**Passage for review**:
◇ ◇ ◇ ◇ ◇
Darren Adams

Personal information
- Full name: Darren Steven Adams
- Date of birth: 12 January 1974 (age 51)
- Place of birth: Bromley, England
- Height: 5 ft 7 in (1.70 m)
- Position: Forward

Senior career*
- Years: Team / Apps / (Gls)
- 1992–1993: Cray Wanderers / 2 / (0)
- 1993–1994: Danson Furness / ? / (?)
- 1994–1996: Cardiff City / 34 / (4)
- 1996: → Woking (loan) / 7 / (3)
- 1996–1997: Aldershot Town / 33 / (13)
- 1997–1999: Dover Athletic / 58 / (15)
- 1999–2000: Hampton & Richmond Borough / ? / (?)
- 2000: Welling United / 18 / (6)
- 2000–2001: Fisher Athletic / ? / (?)
- 2001–2005: Erith & Belvedere / ? / (?)

= Darren Adams =

English footballer (born 1974)

Darren Steven Adams (born 12 January 1974) is an English former professional footballer who played in the Football League as a forward.

==Career==

After making a couple of appearances for Cray Wanderers, Adams was playing for Cray's Kent League rivals Danson Furness when he was offered a contract with Cardiff City in January 1994. He made his debut soon after in a 0–0 draw with Barnet on 22 January as a substitute in place of Tony Bird. He was handed a start in the club's following game and scored his first goal during a 5–1 victory over Wrexham. He played a total of 34 league games for the club, in several different positions, but fell out of favour in 1996 and was loaned out to Woking before being released at the end of the season.

He joined Aldershot Town, making his debut against Bognor Regis Town in August 1996. Adams spent seven months at the Recreation Ground before Dover Athletic paid £3,000 to sign him in February 1997.
◇ ◇ ◇ ◇ ◇
(Human body pose keypoint data)
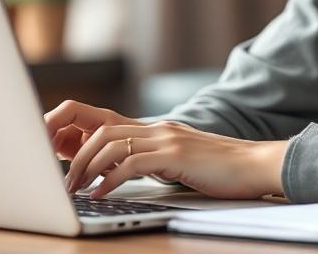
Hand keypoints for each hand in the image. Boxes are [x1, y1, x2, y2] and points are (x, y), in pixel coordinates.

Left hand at [44, 100, 288, 199]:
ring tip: (75, 190)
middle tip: (61, 181)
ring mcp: (167, 138)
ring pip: (111, 144)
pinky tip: (102, 194)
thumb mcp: (180, 162)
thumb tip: (120, 174)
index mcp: (157, 129)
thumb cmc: (221, 170)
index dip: (79, 137)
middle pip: (101, 130)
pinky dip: (110, 180)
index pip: (107, 123)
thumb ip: (153, 161)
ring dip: (86, 169)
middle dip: (74, 154)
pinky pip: (132, 163)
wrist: (256, 164)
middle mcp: (158, 128)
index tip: (62, 160)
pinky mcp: (175, 154)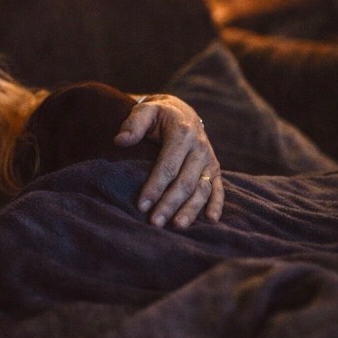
◇ ◇ ◇ ◇ ◇
**Brief 1**: In the Darren Adams article, what fee did Dover Athletic pay to sign Adams?
**Brief 2**: Please extract the portion of the Darren Adams article between "- Place of birth: Bromley, England" and "Athletic / 58 / (15)", inclusive.

**Task output 1**: £3,000

**Task output 2**:
- Place of birth: Bromley, England
- Height: 5 ft 7 in (1.70 m)
- Position: Forward

Senior career*
- Years: Team / Apps / (Gls)
- 1992–1993: Cray Wanderers / 2 / (0)
- 1993–1994: Danson Furness / ? / (?)
- 1994–1996: Cardiff City / 34 / (4)
- 1996: → Woking (loan) / 7 / (3)
- 1996–1997: Aldershot Town / 33 / (13)
- 1997–1999: Dover Athletic / 58 / (15)